• What is being asked:
Filter these entries down to lines holding "migrations".

• Information given:

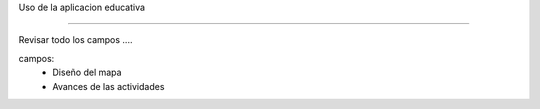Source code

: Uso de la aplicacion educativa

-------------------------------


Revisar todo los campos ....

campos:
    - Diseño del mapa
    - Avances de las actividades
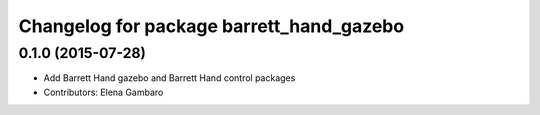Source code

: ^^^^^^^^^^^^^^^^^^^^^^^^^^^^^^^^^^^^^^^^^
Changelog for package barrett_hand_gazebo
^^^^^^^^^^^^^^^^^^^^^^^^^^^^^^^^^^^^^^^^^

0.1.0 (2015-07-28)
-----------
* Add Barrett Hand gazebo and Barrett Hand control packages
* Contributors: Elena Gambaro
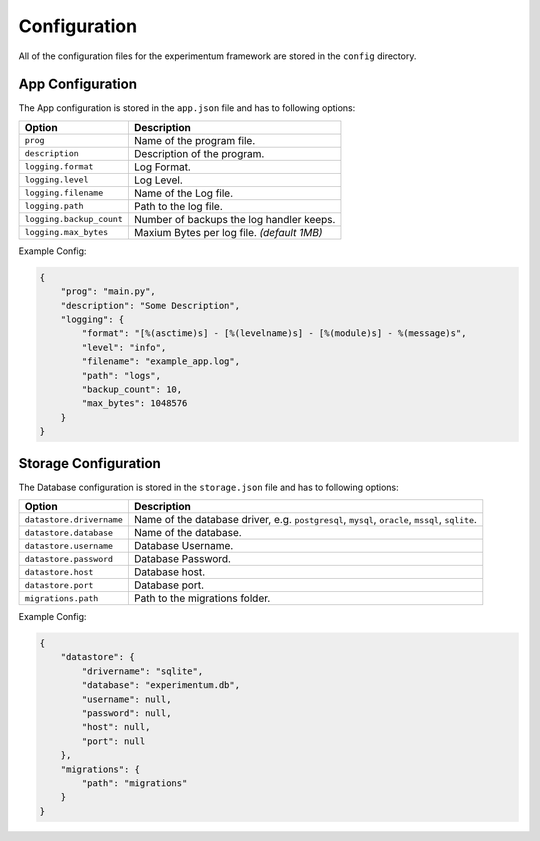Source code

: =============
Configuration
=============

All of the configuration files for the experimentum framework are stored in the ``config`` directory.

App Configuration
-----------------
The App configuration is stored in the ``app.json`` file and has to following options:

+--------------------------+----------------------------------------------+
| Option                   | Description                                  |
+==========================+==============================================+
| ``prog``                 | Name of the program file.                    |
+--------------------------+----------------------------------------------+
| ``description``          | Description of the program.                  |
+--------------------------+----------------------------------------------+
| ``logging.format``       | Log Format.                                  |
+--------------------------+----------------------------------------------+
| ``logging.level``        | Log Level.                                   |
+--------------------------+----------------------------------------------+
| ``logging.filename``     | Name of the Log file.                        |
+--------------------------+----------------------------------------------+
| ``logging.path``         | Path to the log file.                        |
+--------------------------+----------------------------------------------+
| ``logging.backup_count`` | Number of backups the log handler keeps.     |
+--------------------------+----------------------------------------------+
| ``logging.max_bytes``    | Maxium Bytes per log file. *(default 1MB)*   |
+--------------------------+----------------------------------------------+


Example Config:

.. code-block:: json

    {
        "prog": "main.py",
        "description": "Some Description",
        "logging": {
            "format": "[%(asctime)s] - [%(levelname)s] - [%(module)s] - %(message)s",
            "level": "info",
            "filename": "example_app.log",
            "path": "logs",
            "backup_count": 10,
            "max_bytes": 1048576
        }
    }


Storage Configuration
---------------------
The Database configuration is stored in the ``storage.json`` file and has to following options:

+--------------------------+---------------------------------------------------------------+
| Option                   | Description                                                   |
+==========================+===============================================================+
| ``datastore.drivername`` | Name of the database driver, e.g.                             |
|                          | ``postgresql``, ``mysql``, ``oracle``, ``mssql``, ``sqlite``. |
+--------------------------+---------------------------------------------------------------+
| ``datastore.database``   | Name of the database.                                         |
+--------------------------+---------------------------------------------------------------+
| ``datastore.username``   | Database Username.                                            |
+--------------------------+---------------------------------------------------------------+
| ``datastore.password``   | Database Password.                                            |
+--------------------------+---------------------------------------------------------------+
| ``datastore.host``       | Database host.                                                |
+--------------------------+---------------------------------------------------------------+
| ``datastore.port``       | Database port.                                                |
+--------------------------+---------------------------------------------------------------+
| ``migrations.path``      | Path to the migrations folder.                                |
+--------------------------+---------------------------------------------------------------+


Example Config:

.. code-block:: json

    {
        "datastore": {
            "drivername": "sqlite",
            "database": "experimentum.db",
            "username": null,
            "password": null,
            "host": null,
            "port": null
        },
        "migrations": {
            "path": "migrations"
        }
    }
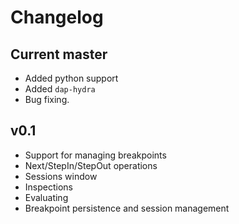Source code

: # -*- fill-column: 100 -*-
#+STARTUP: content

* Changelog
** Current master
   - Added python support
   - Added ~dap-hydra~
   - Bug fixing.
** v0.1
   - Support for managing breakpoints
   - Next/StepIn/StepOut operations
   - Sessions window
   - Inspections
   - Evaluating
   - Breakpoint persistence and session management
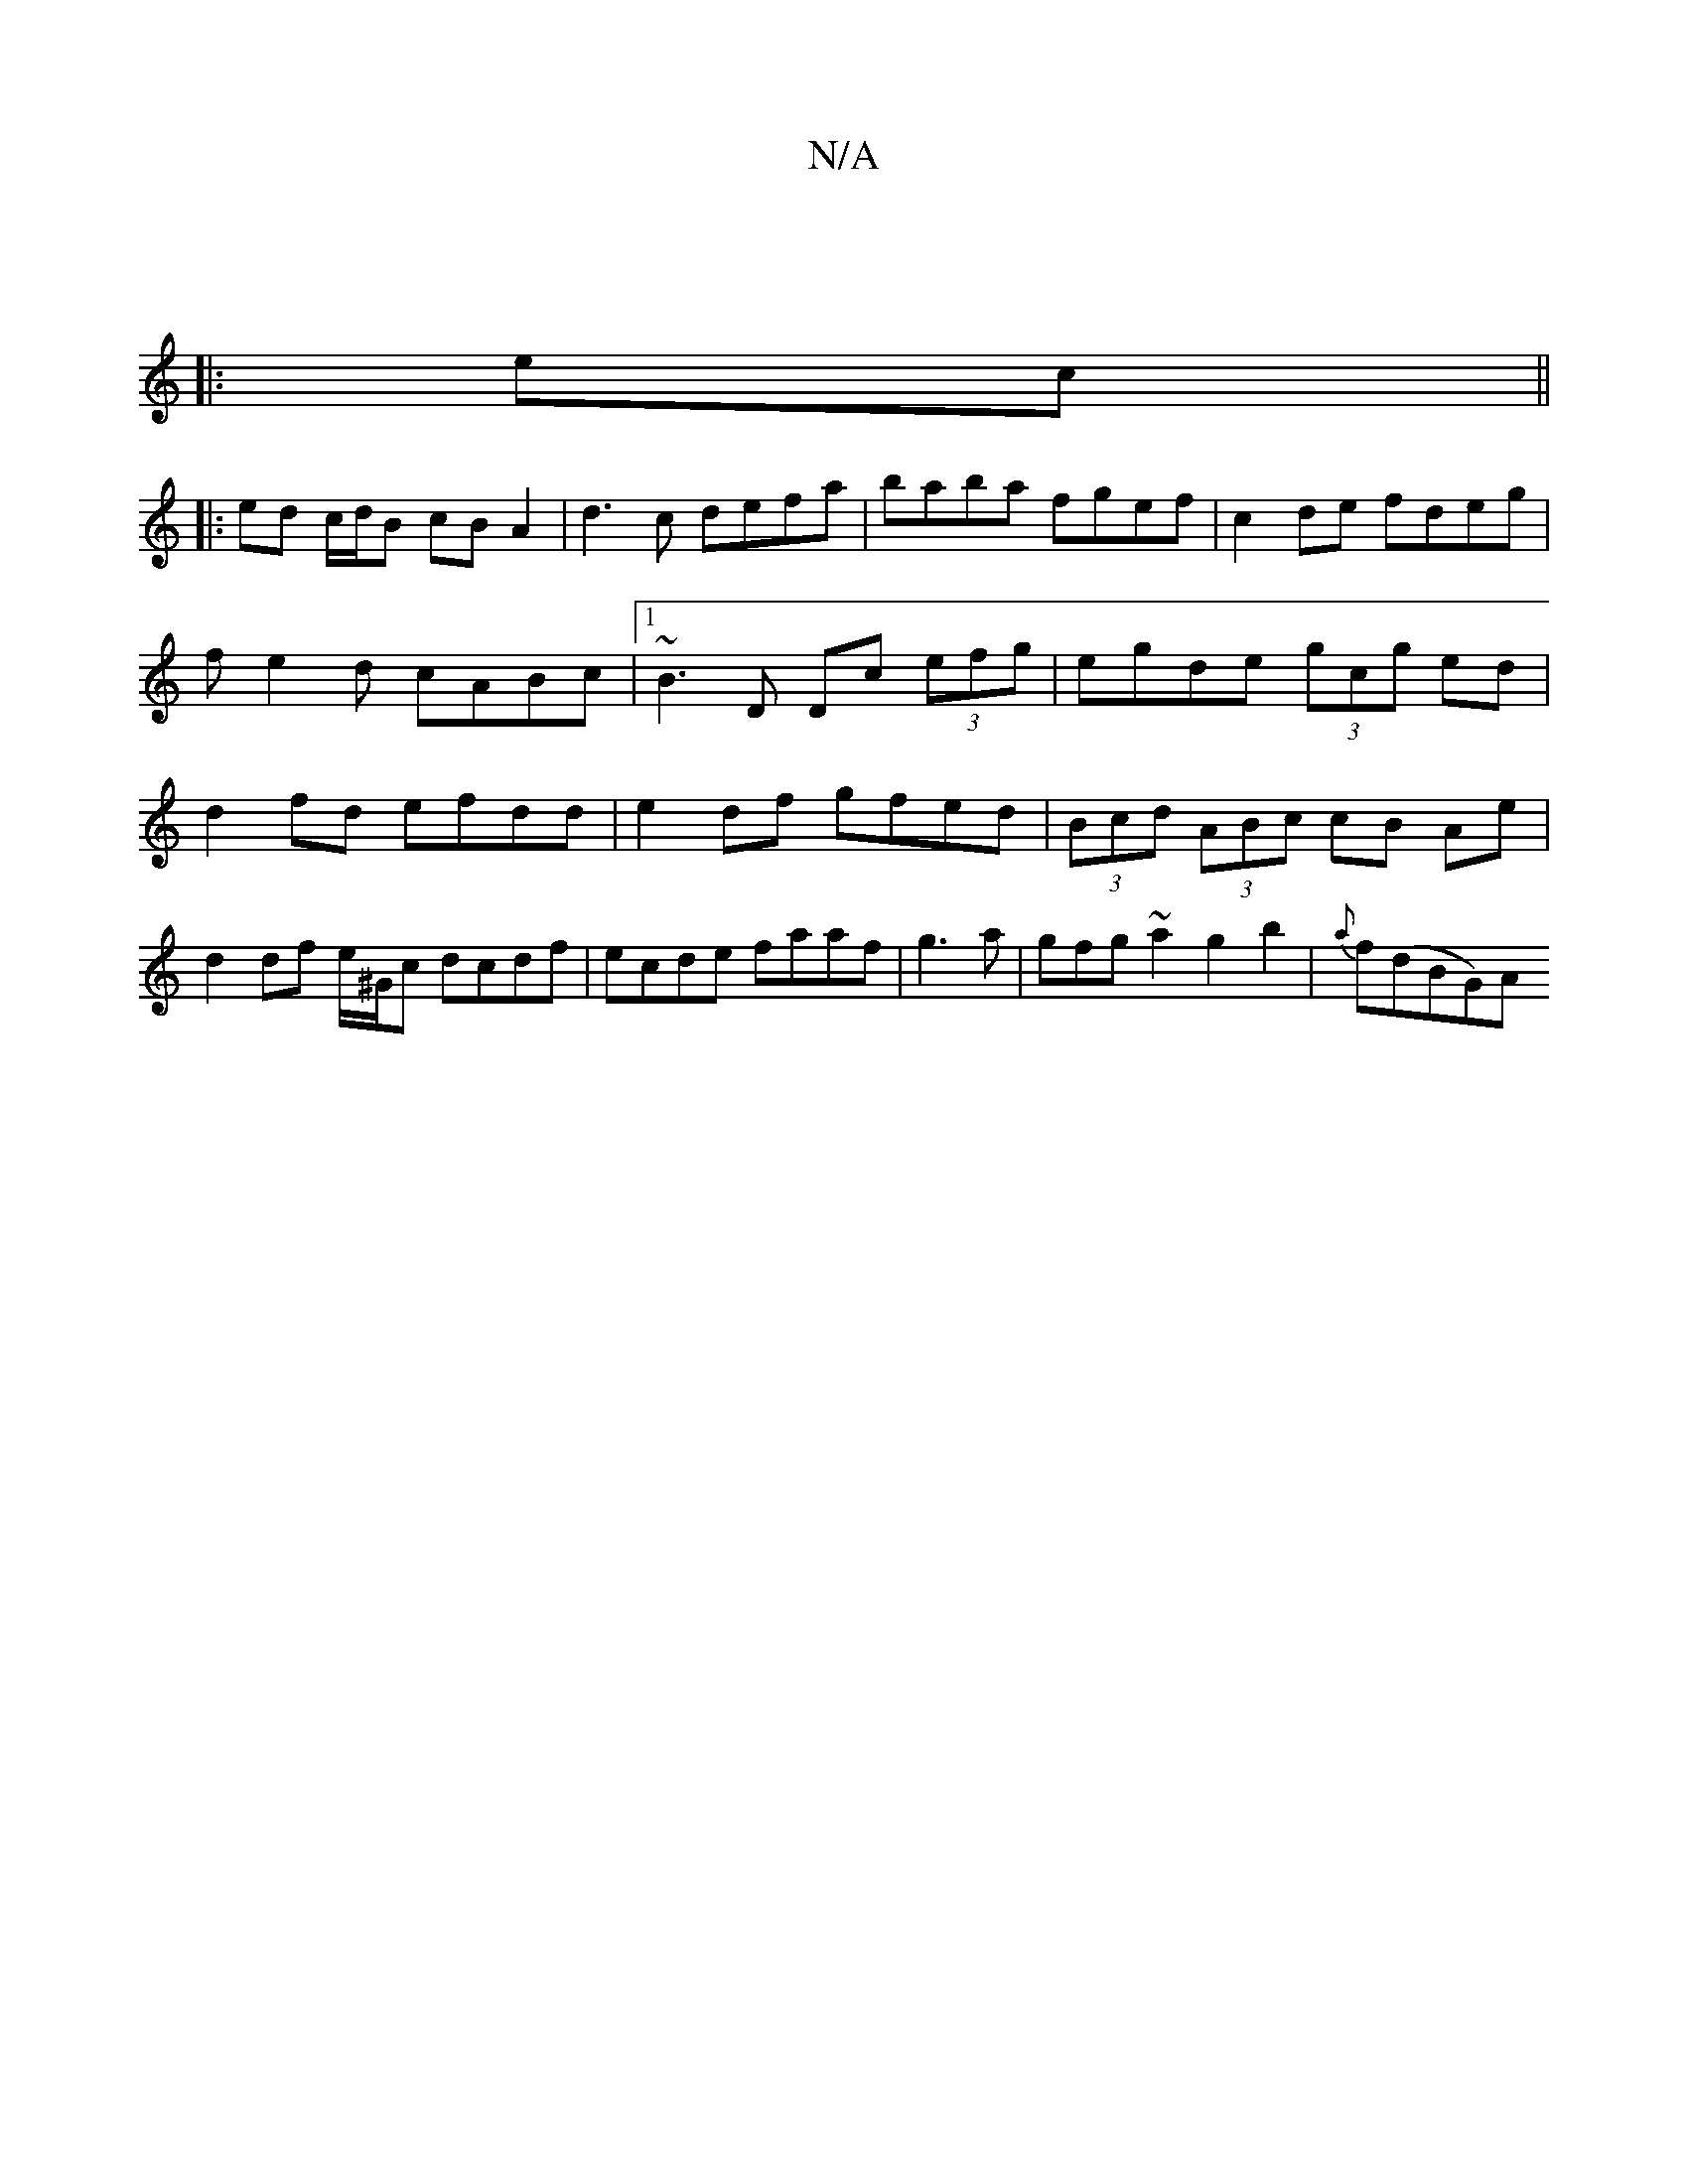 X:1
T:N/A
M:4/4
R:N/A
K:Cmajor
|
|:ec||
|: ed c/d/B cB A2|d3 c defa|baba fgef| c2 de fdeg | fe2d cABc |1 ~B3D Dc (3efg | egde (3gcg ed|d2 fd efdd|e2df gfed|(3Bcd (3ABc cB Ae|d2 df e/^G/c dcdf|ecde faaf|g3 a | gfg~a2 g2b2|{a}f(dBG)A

• Exercise output:
| ``migrations.path``      | Path to the migrations folder.                                |
        "migrations": {
            "path": "migrations"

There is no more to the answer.